Among the lines of this material, find those holding the word "arrested" and report how many there are, with nothing added.
■ ■ ■
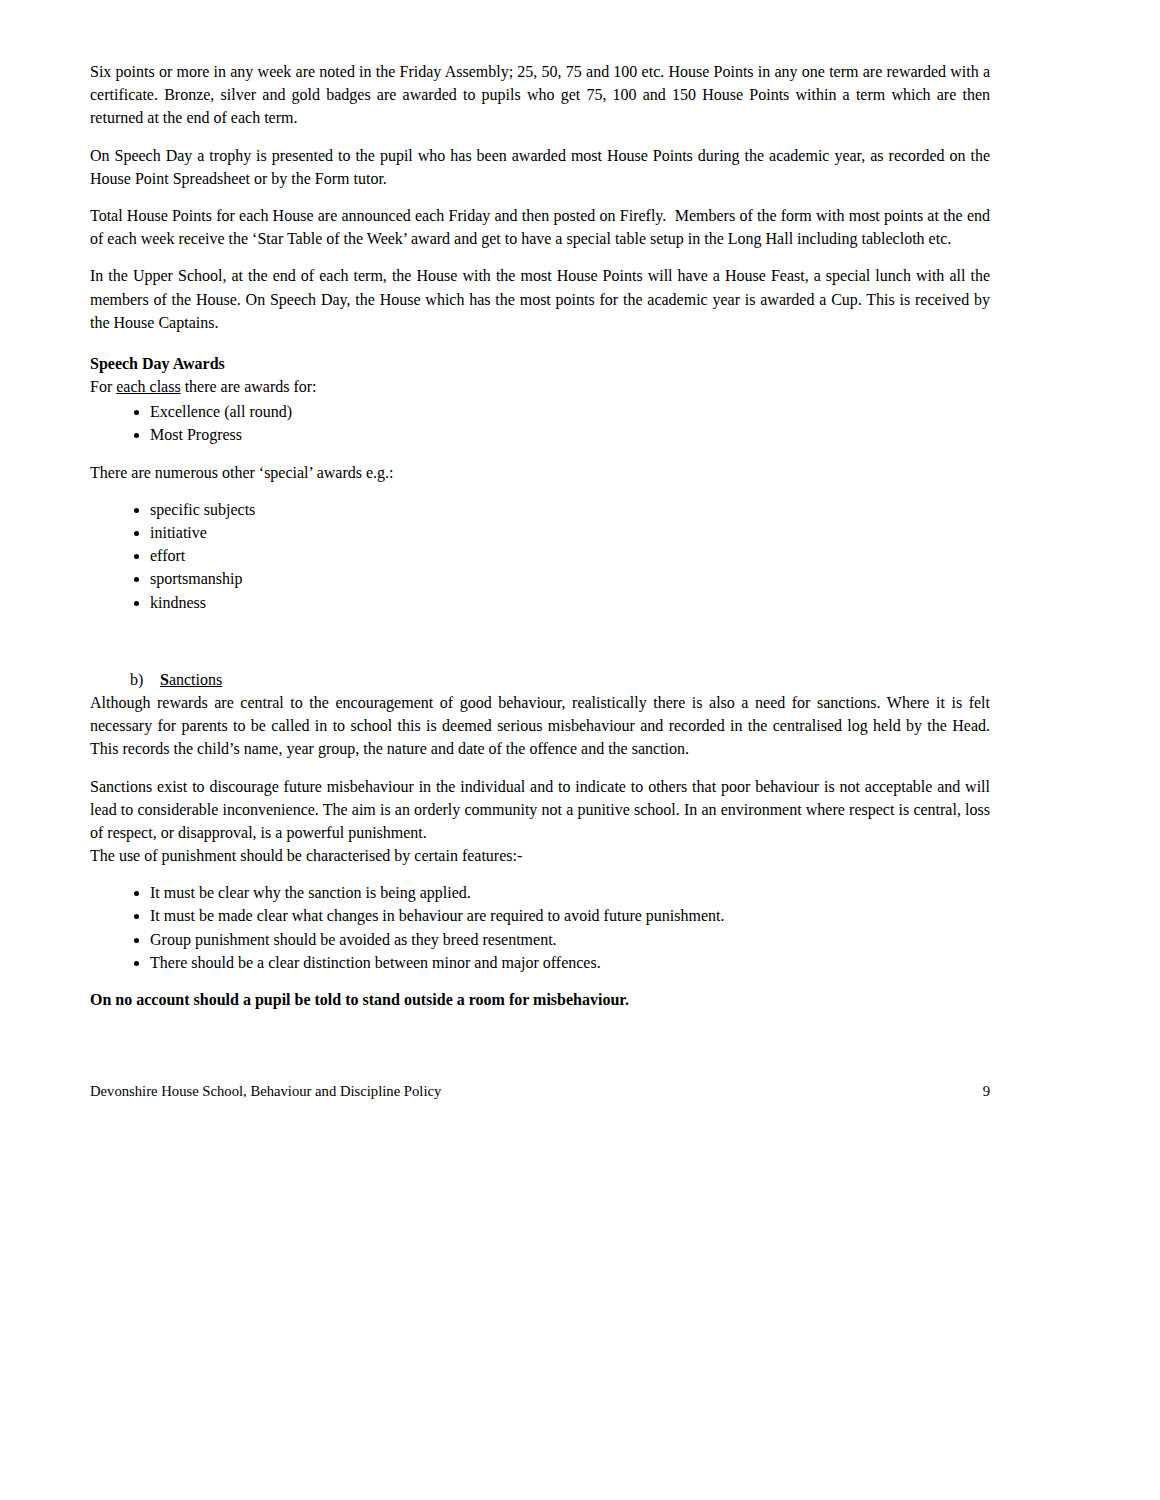Six points or more in any week are noted in the Friday Assembly; 25, 50, 75 and 100 etc. House Points in any one term are rewarded with a certificate. Bronze, silver and gold badges are awarded to pupils who get 75, 100 and 150 House Points within a term which are then returned at the end of each term.
On Speech Day a trophy is presented to the pupil who has been awarded most House Points during the academic year, as recorded on the House Point Spreadsheet or by the Form tutor.
Total House Points for each House are announced each Friday and then posted on Firefly. Members of the form with most points at the end of each week receive the ‘Star Table of the Week’ award and get to have a special table setup in the Long Hall including tablecloth etc.
In the Upper School, at the end of each term, the House with the most House Points will have a House Feast, a special lunch with all the members of the House. On Speech Day, the House which has the most points for the academic year is awarded a Cup. This is received by the House Captains.
Speech Day Awards
For each class there are awards for:
Excellence (all round)
Most Progress
There are numerous other ‘special’ awards e.g.:
specific subjects
initiative
effort
sportsmanship
kindness
b) Sanctions
Although rewards are central to the encouragement of good behaviour, realistically there is also a need for sanctions. Where it is felt necessary for parents to be called in to school this is deemed serious misbehaviour and recorded in the centralised log held by the Head. This records the child’s name, year group, the nature and date of the offence and the sanction.
Sanctions exist to discourage future misbehaviour in the individual and to indicate to others that poor behaviour is not acceptable and will lead to considerable inconvenience. The aim is an orderly community not a punitive school. In an environment where respect is central, loss of respect, or disapproval, is a powerful punishment.
The use of punishment should be characterised by certain features:-
It must be clear why the sanction is being applied.
It must be made clear what changes in behaviour are required to avoid future punishment.
Group punishment should be avoided as they breed resentment.
There should be a clear distinction between minor and major offences.
On no account should a pupil be told to stand outside a room for misbehaviour.
Devonshire House School, Behaviour and Discipline Policy 9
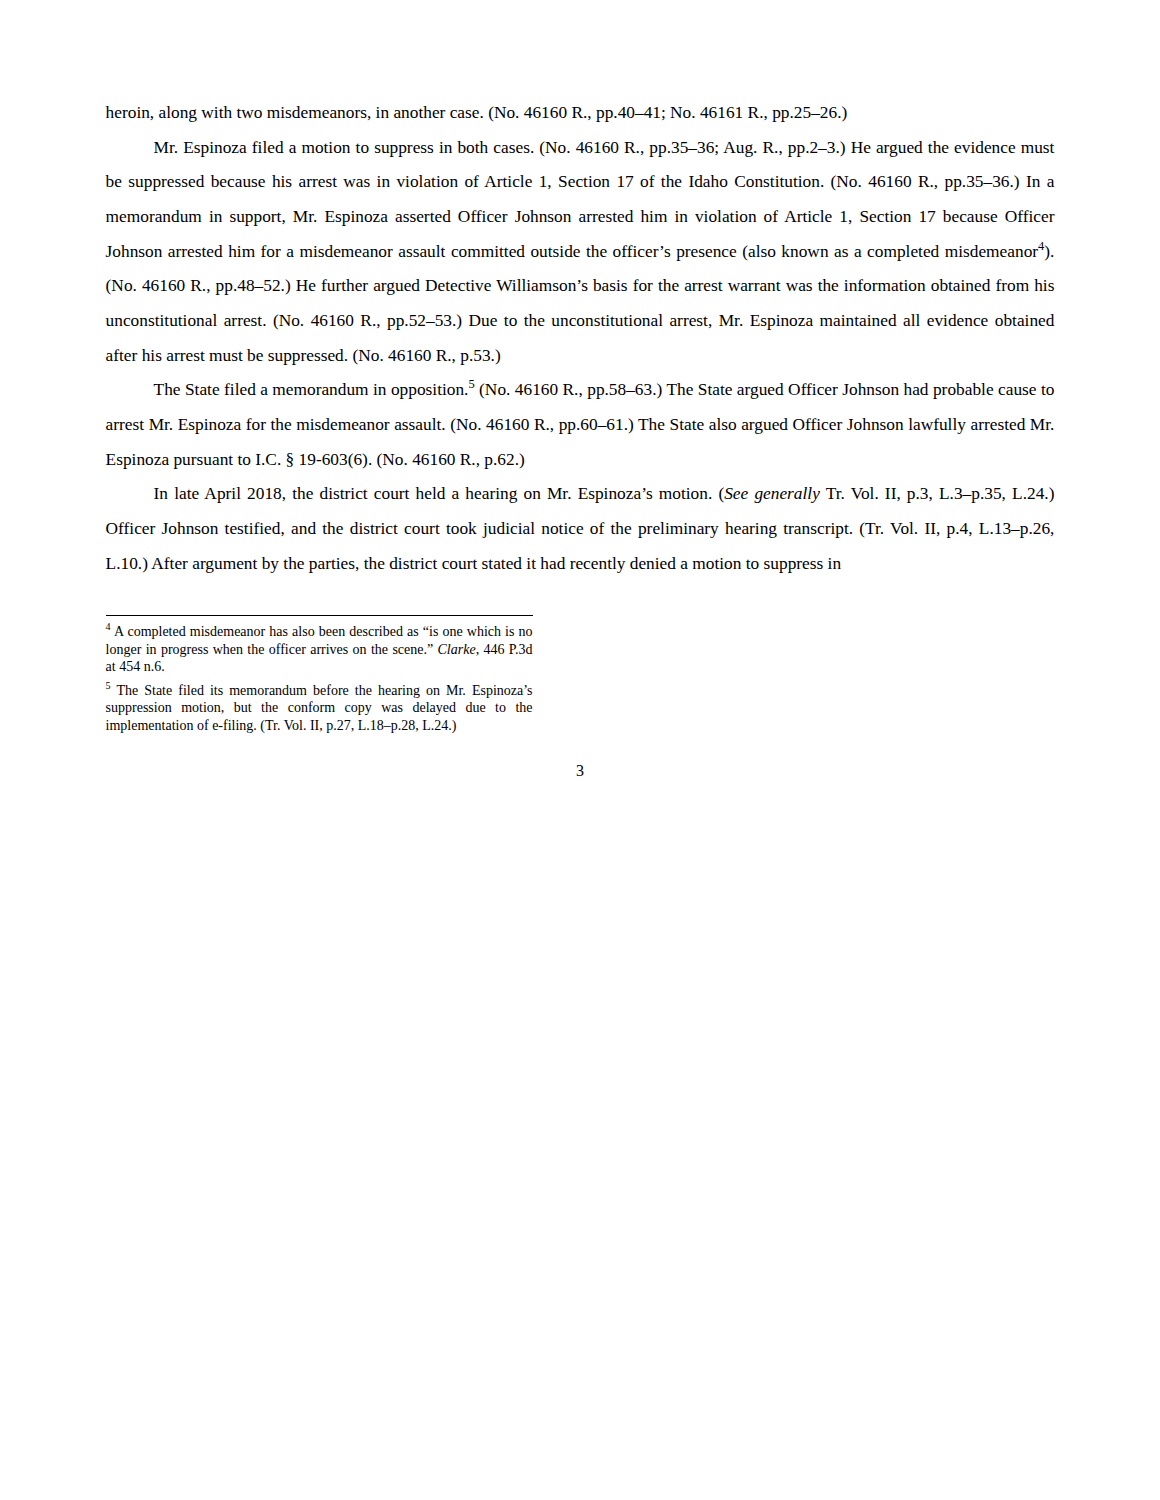heroin, along with two misdemeanors, in another case. (No. 46160 R., pp.40–41; No. 46161 R., pp.25–26.)
Mr. Espinoza filed a motion to suppress in both cases. (No. 46160 R., pp.35–36; Aug. R., pp.2–3.) He argued the evidence must be suppressed because his arrest was in violation of Article 1, Section 17 of the Idaho Constitution. (No. 46160 R., pp.35–36.) In a memorandum in support, Mr. Espinoza asserted Officer Johnson arrested him in violation of Article 1, Section 17 because Officer Johnson arrested him for a misdemeanor assault committed outside the officer’s presence (also known as a completed misdemeanor4). (No. 46160 R., pp.48–52.) He further argued Detective Williamson’s basis for the arrest warrant was the information obtained from his unconstitutional arrest. (No. 46160 R., pp.52–53.) Due to the unconstitutional arrest, Mr. Espinoza maintained all evidence obtained after his arrest must be suppressed. (No. 46160 R., p.53.)
The State filed a memorandum in opposition.5 (No. 46160 R., pp.58–63.) The State argued Officer Johnson had probable cause to arrest Mr. Espinoza for the misdemeanor assault. (No. 46160 R., pp.60–61.) The State also argued Officer Johnson lawfully arrested Mr. Espinoza pursuant to I.C. § 19-603(6). (No. 46160 R., p.62.)
In late April 2018, the district court held a hearing on Mr. Espinoza’s motion. (See generally Tr. Vol. II, p.3, L.3–p.35, L.24.) Officer Johnson testified, and the district court took judicial notice of the preliminary hearing transcript. (Tr. Vol. II, p.4, L.13–p.26, L.10.) After argument by the parties, the district court stated it had recently denied a motion to suppress in
4 A completed misdemeanor has also been described as “is one which is no longer in progress when the officer arrives on the scene.” Clarke, 446 P.3d at 454 n.6.
5 The State filed its memorandum before the hearing on Mr. Espinoza’s suppression motion, but the conform copy was delayed due to the implementation of e-filing. (Tr. Vol. II, p.27, L.18–p.28, L.24.)
3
■ ■ ■
• Exercise output:
2